#### Task instructions
Would you filter the listing below so that only lines with the word "кого" remain?
Start of Block
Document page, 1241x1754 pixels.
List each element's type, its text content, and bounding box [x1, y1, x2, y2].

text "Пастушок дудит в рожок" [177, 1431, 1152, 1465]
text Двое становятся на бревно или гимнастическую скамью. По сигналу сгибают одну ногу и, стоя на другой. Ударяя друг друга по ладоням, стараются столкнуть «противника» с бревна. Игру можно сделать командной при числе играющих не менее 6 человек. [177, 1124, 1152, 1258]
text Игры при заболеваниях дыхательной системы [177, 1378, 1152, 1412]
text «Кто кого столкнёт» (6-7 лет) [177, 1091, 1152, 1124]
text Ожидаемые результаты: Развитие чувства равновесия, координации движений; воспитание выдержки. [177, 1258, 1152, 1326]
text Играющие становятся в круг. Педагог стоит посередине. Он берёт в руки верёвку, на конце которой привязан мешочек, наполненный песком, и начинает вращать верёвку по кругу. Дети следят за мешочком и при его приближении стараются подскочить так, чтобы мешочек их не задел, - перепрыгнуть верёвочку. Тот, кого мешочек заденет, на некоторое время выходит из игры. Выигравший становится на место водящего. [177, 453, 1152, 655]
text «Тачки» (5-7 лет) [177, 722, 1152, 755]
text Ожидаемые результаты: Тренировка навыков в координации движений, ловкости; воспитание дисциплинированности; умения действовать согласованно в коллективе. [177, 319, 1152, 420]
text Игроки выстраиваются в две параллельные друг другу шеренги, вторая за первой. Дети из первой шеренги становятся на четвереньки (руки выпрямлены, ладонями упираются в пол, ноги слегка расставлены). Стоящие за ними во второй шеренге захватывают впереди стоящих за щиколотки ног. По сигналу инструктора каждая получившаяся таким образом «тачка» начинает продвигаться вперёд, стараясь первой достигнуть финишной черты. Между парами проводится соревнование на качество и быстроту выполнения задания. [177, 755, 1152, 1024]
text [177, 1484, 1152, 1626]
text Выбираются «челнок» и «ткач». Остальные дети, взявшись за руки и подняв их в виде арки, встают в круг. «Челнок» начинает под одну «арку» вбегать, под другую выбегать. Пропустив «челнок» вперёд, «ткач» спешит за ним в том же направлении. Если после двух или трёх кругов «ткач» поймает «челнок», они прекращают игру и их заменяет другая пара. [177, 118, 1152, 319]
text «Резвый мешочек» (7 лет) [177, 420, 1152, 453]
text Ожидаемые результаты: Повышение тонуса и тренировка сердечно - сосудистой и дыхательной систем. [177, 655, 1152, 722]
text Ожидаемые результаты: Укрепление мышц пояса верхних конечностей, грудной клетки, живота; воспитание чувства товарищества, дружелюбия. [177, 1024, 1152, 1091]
End of Block
#### Task response
text «Кто кого столкнёт» (6-7 лет) [177, 1091, 1152, 1124]
text Играющие становятся в круг. Педагог стоит посередине. Он берёт в руки верёвку, на конце которой привязан мешочек, наполненный песком, и начинает вращать верёвку по кругу. Дети следят за мешочком и при его приближении стараются подскочить так, чтобы мешочек их не задел, - перепрыгнуть верёвочку. Тот, кого мешочек заденет, на некоторое время выходит из игры. Выигравший становится на место водящего. [177, 453, 1152, 655]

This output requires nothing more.